• **Provided text**:

So you see everyone is diving into coding this days and majority of the people are self taught programmers. So self taught programmers who are probably still writing codes individual clients who themselves probably no nothing about scalability especially if their users are just a handful.

Time complexity begins to matter when you have to write codes that millions of users will use and you must know about what data structure and algorithm to use to achieve an acceptable execution time.

For instance lets look at an experiment; how much time it takes to sort a given array using two different algorithm (bubble sort and merge sort) as the array size increases.

#### Time Complexity Experiment

So we need to sort an array of integers of different size and we need to know which algorithm to use which will be more efficient considering time complexity i.e how long it will take the program to execute as the input size increases.

So for e.g if we have an input like this:

arr = {9, 6, 3, 9, 1}

our expected output should be:

arr = {1, 3, 6, 9, 9}

My interest here is not to show you how to write bubble sort or merge sort algorithm (you can google that if you don’t already know), but to show you how this two algorithm performed with different array sizes.

Bubble sort has a worst-case **complexity** of О(n^{2}) while Merge sort has a worst-case complexity of O(nLogn).

So to see the implication of O(n^{2}) against O(nLogn), i ran the experiment to see how long it takes the two algorithm (in seconds) to finish execution on my HP EliteBook Workstation icore 7 having 8G ram and the result is as tabulated below:

Input Size | Bubble Sort | Merge Sort |
---|---|---|

6000 | 0.09 | 0.009 |

12000 | 0.299 | 0.015 |

120000 | 24.719 | 0.026 |

1200000 | 2474.482 | 0.15 |

From the result, you can see that Merge sort is a far more efficient algorithm to use for this kind of sorting considering time complexity as the input size increase. Also look at the big O cheat sheet to see the difference between O(n^{2}) and O(nLogn).

### Space Complexity Of An Algorithm

For Space Complexity each Initialization of variable takes 1 unit of space

Now we look at space complexity of some of our algorithm above. Let’s start with this code:

```
int Sum(int arr[], n){
int i, sum = 0;
for(i=0; i<n; i++){
sum = sum + arr[i];
for(i=0; i<n; i++){
sum = sum + arr[i];
return sum;
}
```

See table below for variable initialization count:

Each line of code | Count of variable Initialization |
---|---|

`int Sum(int arr[][n], n){` | arr = n spaces, n = 1 space |

`int i, sum = 0;` | i = 1 space, sum = 1 space |

`for(i=0; i<n; i++){` | No new initialization of variable |

`sum = sum + arr[i];` | No new initialization of variable |

`for(i=0; i<n; i++){` | No new initialization of variable |

`sum = sum + arr[i];` | No new initialization of variable |

`return sum;` | No new initialization of variable |

To sum up the Count of Variable Initialization we have:

n + 1 + 1 + 1 which becomes:

n + 3

- Identify the fastest growing term from the derived space complexity equation

The fastest growing term is n

- Remove constant form the derived equation and coefficient from the fastest growing term if any.

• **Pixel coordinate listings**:
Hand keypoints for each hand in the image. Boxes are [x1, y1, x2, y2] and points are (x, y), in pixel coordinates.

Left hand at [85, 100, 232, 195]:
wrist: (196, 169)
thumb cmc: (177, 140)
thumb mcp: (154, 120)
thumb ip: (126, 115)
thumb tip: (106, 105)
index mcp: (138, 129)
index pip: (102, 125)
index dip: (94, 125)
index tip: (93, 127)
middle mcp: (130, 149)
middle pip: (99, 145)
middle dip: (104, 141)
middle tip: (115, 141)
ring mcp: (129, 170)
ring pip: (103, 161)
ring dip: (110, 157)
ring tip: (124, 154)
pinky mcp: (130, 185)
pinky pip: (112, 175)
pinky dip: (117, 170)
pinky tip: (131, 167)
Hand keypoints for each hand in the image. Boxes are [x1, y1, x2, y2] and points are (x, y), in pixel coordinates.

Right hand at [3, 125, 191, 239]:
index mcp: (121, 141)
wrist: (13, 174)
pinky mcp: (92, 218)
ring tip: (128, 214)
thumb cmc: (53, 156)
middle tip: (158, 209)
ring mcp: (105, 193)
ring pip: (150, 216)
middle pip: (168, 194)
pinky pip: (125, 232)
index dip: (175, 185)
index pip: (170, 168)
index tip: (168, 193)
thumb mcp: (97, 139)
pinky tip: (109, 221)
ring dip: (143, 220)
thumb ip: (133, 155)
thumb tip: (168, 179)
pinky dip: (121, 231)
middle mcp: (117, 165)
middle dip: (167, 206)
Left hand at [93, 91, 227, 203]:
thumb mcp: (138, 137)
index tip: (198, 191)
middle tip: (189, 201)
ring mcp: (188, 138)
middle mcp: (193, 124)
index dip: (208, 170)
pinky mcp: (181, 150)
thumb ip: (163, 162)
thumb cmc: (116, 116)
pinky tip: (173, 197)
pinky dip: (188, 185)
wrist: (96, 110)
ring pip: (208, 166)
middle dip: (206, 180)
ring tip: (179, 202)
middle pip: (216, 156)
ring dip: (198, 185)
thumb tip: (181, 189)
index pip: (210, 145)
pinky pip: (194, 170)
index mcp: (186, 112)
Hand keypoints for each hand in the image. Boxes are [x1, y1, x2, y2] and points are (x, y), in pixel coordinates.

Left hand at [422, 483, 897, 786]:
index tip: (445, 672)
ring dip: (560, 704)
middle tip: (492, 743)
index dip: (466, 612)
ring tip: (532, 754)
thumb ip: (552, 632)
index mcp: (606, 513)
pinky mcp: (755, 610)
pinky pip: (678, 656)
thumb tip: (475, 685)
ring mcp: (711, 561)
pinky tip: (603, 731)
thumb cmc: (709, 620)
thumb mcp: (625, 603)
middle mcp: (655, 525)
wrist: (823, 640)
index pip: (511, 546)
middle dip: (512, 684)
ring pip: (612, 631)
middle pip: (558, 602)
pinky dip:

• **Required action**: Reproduce word for word the passage of the algorithm complexity text that begins with "#### Time Complexity" and ends with "input size increases.".

• **Answer box**:
#### Time Complexity Experiment

So we need to sort an array of integers of different size and we need to know which algorithm to use which will be more efficient considering time complexity i.e how long it will take the program to execute as the input size increases.